== Text to read
# Patent: Canon RF 70-240mm f/4 IS and RF 70-300mm f/4-5.6 IS



## Canon Rumors Guy (Oct 3, 2019)

> Canon is obviously busy developing new lenses for the RF mount, and we expect a lot of new lenses next year. We also expect some more affordable offerings for the RF mount.
> In the latest round of patents, we see optical formulas for both an RF 70-240mm f/4 IS and an RF 70-300 f/4-5.6 IS.
> *Canon RF 70-240mm f/4 IS USM:*
> 
> ...



Continue reading...


----------



## aquagene (Oct 3, 2019)

That RF 70-300 has been the one I'm really looking forward to. Using the EF 70-300 Nano USM with adapter right now for wildife photography and it's pretty unwieldy at times. This new design at 137mm (5.4 inches) closed will be amazing.

Interesting to see a 70-240 F4. I'm guessing that's probably just a design patent that might not turn into a lens.


----------



## Architect1776 (Oct 3, 2019)

Looks like Canon is getting serious about a good range of lenses for the RF mount. What is exciting is most all of them are eminently usable. Not like a what do you do with it, $9,000, f.95 manual focus lens.


----------



## Ozarker (Oct 3, 2019)

I think it was just yesterday I read an uproar railing against Canon for not making a RF 70-300.  What will be the crying be about today?
====
== Given material
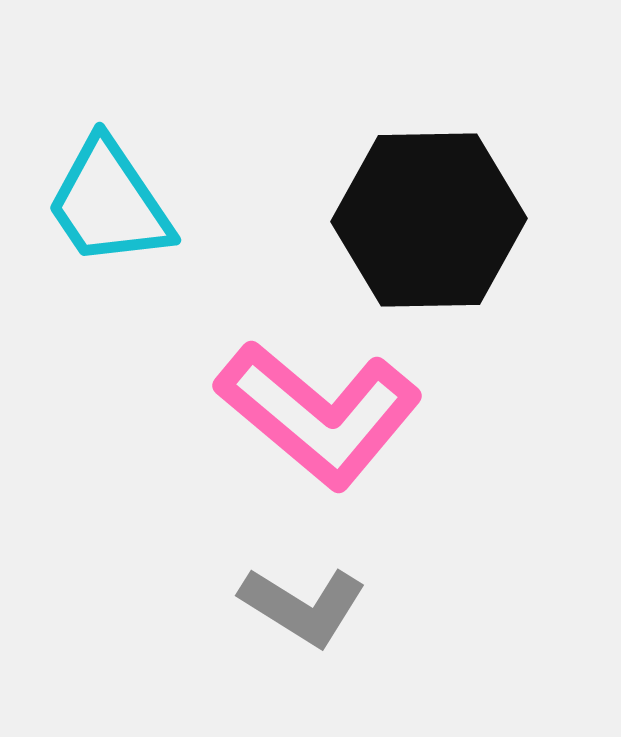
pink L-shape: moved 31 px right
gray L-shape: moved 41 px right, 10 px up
====
▸ **Problems to work on**:
a – In the Canon patent thread, how long is the new RF 70-300 design when closed?
b – Please list the usernames of everyone who posted in the Canon patent thread.
c – Reproduce the part of the Canon patent thread that opens with the words "That RF 70-300" and closes with "manual focus lens.".
The material isn't needed here.

▸ **Solved problems**:
a – 137mm (5.4 inches).

b – Canon Rumors Guy, aquagene, Architect1776, Ozarker

c –
That RF 70-300 has been the one I'm really looking forward to. Using the EF 70-300 Nano USM with adapter right now for wildife photography and it's pretty unwieldy at times. This new design at 137mm (5.4 inches) closed will be amazing.

Interesting to see a 70-240 F4. I'm guessing that's probably just a design patent that might not turn into a lens.


----------



## Architect1776 (Oct 3, 2019)

Looks like Canon is getting serious about a good range of lenses for the RF mount. What is exciting is most all of them are eminently usable. Not like a what do you do with it, $9,000, f.95 manual focus lens.